If you’re bringing your pelargonium in to be a houseplant, before the first frost trim the plant back about one third. Let the wound heal. Dig up the plant and clean the soil off the roots. Soak covered in water with a drop of dish or horticultural soap for about an hour or two to remove potential pests. Rinse off the plant, then pot in a clean container with fresh potting medium. Keep the plant isolated from other plants for two weeks. Ideally, the plant would be covered with a plastic bag with a few tiny holes (for air circulation). Check it regularly for pests. The plastic bag will contain the pests if they appear and should prevent their spread to other houseplants. If no pests are found, it can be moved to its winter growing location. Shoot tips may need to be pinched periodically during the winter to promote branching.

Cuttings

Take cuttings from plants growing outside. Cut a 10 cm length of stem from the tip. Remove flower buds. Let it dry overnight. The next day, brush a bit of soft tissue rooting hormone (#1) on the side of the stem. (Rooting hormone is not required, but it does help encourage root growth.) Plant the cutting in a pot with a soilless potting mix and water. Do not overwater or the cutting will rot. Pelargoniums prefer a drier environment.

Dormant Storage

Lift your pelargoniums before the first frost. Gently shake off excess soil. Stack them like cord wood in a cardboard box or hang them to dry. The plant should be stored in a cool dry dark place. They can survive this way due to their thick moist succulent-like stems. Periodically inspect the plants. Remove leaves that dry and fall off. You may need to soak the roots in water (1 to 2 hours each month of storage) if the stems lose any plumpness. The stems should remain thick and firm. If the stems shrivel, discard the plant. In late March, pot up the plant and water thoroughly. Place the potted plant in a sunny window to trigger growth. It may take a few weeks before you see new growth. Trim off any dead stems.


Start of Season Tips

What is hardening off?

Hardening off is the process of giving your seedlings or greenhouse grown plants time to transition from their controlled environments to the outdoors. Direct sunlight, strong winds, and fluctuating temperatures can stress plants. Plants need time to adjust to direct sunlight, so their leaves do not get scorched. Young plants also need time to adjust to greater temperature swings. The process thickens the cuticles on the leaves enabling them to preserve moisture.
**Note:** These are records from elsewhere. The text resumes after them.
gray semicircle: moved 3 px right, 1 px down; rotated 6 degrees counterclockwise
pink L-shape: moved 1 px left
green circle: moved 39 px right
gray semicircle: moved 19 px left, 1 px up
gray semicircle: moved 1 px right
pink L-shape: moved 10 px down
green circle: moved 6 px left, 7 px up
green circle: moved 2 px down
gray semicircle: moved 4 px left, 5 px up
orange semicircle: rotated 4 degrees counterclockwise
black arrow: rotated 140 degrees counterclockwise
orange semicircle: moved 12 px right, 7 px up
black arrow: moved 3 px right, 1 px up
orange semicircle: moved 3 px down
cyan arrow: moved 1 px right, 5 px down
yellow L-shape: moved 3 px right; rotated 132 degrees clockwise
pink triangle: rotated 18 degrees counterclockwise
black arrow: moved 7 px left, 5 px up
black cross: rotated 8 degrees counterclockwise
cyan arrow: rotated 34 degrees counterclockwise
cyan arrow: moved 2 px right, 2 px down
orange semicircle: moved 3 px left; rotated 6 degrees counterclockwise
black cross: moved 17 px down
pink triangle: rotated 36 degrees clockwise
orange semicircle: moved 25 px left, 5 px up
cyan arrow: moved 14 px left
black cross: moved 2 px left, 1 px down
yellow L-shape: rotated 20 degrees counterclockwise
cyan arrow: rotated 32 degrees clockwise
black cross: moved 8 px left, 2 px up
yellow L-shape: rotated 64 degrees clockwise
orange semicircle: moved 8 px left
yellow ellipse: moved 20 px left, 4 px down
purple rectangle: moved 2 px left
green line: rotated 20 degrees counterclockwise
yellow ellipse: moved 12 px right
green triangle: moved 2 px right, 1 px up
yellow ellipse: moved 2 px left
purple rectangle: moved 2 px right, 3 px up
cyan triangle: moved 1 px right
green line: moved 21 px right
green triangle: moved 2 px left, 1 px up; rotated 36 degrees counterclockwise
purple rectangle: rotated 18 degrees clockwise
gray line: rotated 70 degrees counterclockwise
Once outdoor temperatures are appropriate for your plants, harden them off over a period of several days to a week. Start on a warm day. Place the plants outside in full shade (in a sheltered location) and bring them back in for the night. If it is breezy, you may want to only leave them outside for an hour or two (do not try to harden off your plants on a windy day). Over the next couple of days, place them in dappled shade, increasing the amount of sun exposure each day. By the third night, they can be left outside overnight (only leave them outside if the low will be no colder than 5° C). The plants should be ready for planting in their final growing locations after day five.